I've wanted to be a writer since I was eight years old and wrote my first haiku. When I was growing up, we spoke Korean at home, and I didn't learn English until I started school. There was something about learning to write poems and stories in English - to be able to control language and communicate in this different way - that was immediately and profoundly important. Writing has been the one constant thing in my life ever since. I made some choices that probably look like detours: I studied math at the University of Chicago, but I was writing stories and poems the whole time, and then I worked at a think tank doing economics and statistics before I went to Cornell to get my MFA. The cool thing as a writer is that everything is relevant: you end up using everything, all your experiences come into play somehow, even if it doesn't seem obvious that they will at the time.

Korean folktales and family stories feature in your book. Do you recall the first important folktale you were ever told and how it shaped your life?

My parents told me so many, night after night, as I was growing up. That's how they got me to sleep, though it didn't always work - I always wanted more. My mother told me stories from all over - Greek myths and European fairy tales - and my father had stories about cunning, sneaky tigers with a taste for dried persimmons and misbehaving children. A lot of my childhood memories centre around stories, and the wonderful safe feeling of being told them by my parents in our house. The Disney fairy tales I grew up watching taught my generation of girls to want to be princesses: to wait for Prince Charming, to beware the wolf, and hope a man will rescue you if you're ever in trouble. Interestingly, I learned later that the folk (oral) versions of these tales are often very different, that in those, the girl often outwits the wolf and rescues herself. It's worth noting the folk versions were usually told by women and the fairy tales were written down by men. As I learned more about folk and fairy tales, I started thinking about the Korean folktales I grew up with, which also had hidden messages about loyalty and sacrifice and the value of familial love.

In at least one way, your book is autobiographical. You have an aunt you never knew existed until 40 years after she was kidnapped in Seoul and taken to live in North Korea. What happened to your aunt?

I hesitate to say that part of my book is autobiographical because the experiences of the characters around that event are actually so unlike my family's. I know almost nothing about what happened to my aunt and how her disappearance affected anyone, because so little was said about her. It was dangerous to talk about when it happened - for the family left behind, and also - perhaps - for her on the other side. I think there are other families harbouring this kind of secret or loss, and that takes my breath away. That's partly why I was interested in constructing a narrative around the idea of an invisible absence or disappearance: it gave me access to something that is otherwise elusive.

In Forgotten Country, you explore the experience of a Korean immigrant family in America, and their challenges in adapting to a new culture. Do you think the Korean experience is unique?

Absolutely, but I also think it's more complicated than that. It has a unique history and culture, but the immigrant experience is also universally about struggle and adapting, change and loss, growth and hope and becoming.

How much time have you spent in Korea?
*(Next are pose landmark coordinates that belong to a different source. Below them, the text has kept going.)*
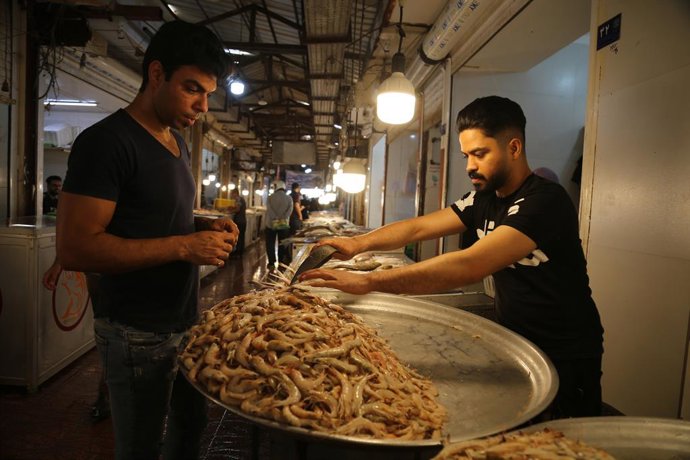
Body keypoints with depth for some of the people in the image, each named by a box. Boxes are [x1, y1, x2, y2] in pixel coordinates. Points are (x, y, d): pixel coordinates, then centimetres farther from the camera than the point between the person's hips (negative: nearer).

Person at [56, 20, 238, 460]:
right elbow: (74, 248, -22)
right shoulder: (107, 141, -17)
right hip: (137, 333, -7)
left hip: (184, 320, 8)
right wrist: (185, 246, -24)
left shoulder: (178, 142, 10)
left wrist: (207, 225, 0)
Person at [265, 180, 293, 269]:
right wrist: (283, 218, -16)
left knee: (270, 244, 8)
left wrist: (275, 219, -19)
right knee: (282, 244, 10)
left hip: (271, 224, -2)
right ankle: (282, 262, 12)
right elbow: (290, 210, -10)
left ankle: (271, 263, 5)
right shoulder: (289, 198, 2)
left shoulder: (271, 197, -3)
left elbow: (269, 210, -15)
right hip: (284, 225, 2)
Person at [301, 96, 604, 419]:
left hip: (565, 358, -7)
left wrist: (367, 281, -41)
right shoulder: (484, 199, 1)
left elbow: (469, 266, -37)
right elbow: (419, 227, -1)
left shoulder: (545, 201, -25)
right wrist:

How do you feel about the country when you return?

I love Korea, and will always love Korea. My grandmother and almost my entire extended family lives there, and going back is like going anywhere you have ever really loved and longed for: familiar and changed at the same time, happy and sad both.

What's your next project?

I'm working on a new novel, and can't say too much about it except that it's about women and math and science in the first half of the 20th century, and that it's been really fun so far. It's such a wonderful feeling to dive back into a new world.